First of all, I would like to thank the Lemmy.world team and the 2 admins of other servers @stanford@discuss.as200950.com and @sunaurus@lemm.ee for their help! We did some thorough troubleshooting to get this working!
The upgrade
The upgrade itself isn't too hard. Create a backup, and then change the image names in the docker-compose.yml and restart.
But, like the first 2 tries, after a few minutes the site started getting slow until it stopped responding. Then the troubleshooting started.
The solutions
What I had noticed previously, is that the lemmy container could reach around 1500% CPU usage, above that the site got slow. Which is weird, because the server has 64 threads, so 6400% should be the max.
So we tried what @sunaurus@lemm.ee had suggested before: we created extra lemmy containers to spread the load. (And extra lemmy-ui containers). And used nginx to load balance between them.
Et voilà.

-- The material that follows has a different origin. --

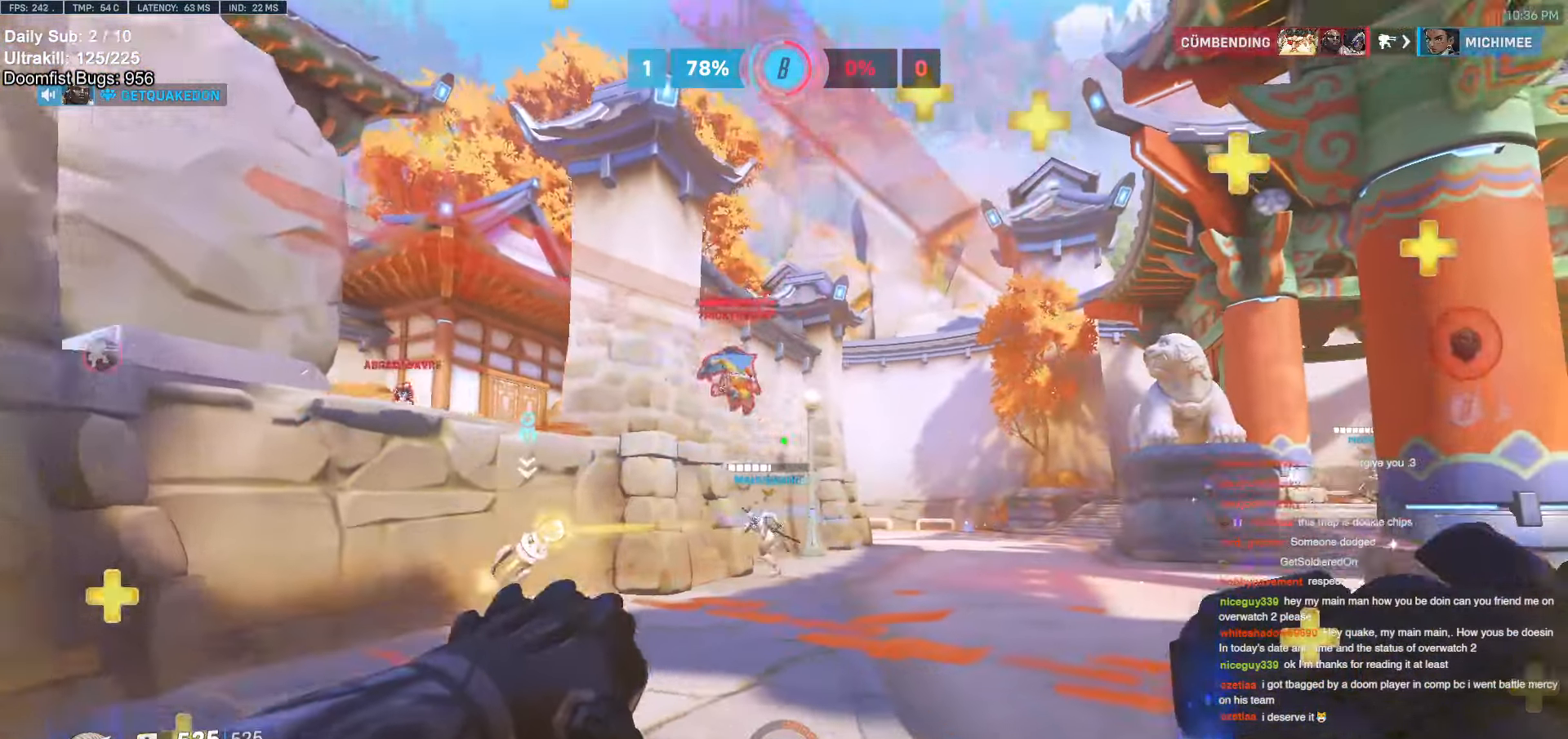
{"keys": ["w"], "mouse": ["right"], "events": [[66, "mouse_left", "down"], [133, "d", "up"], [133, "mouse_right", "down"], [183, "mouse_left", "up"]]}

That seems to work.
Also, as suggested by him, we start the lemmy containers with the scheduler disabled, and have 1 extra lemmy running with the scheduler enabled, unused for other stuff.
There will be room for improvement, and probably new bugs, but we're very happy lemmy.world is now at 0.18.1-rc. This fixes a lot of bugs.
Good work upgrading! I can't imagine it being too easy with a big instance.
I had issues with comments not federating to my own instance before this update (showing 0 for hours). Opening up this up now showed most of them right away if not all. Hopefully that means 0.18.1 fixed a fair few issues people had with federation.
This is caused by an issue in the latest RC of the Lemmy UI.
It's already been reported, and ruud will probably decide how to deal with it tomorrow.
The current workaround
Make sure you are on the main page (https://lemmy.world) and not looking at any posts or something like that before hitting the login button.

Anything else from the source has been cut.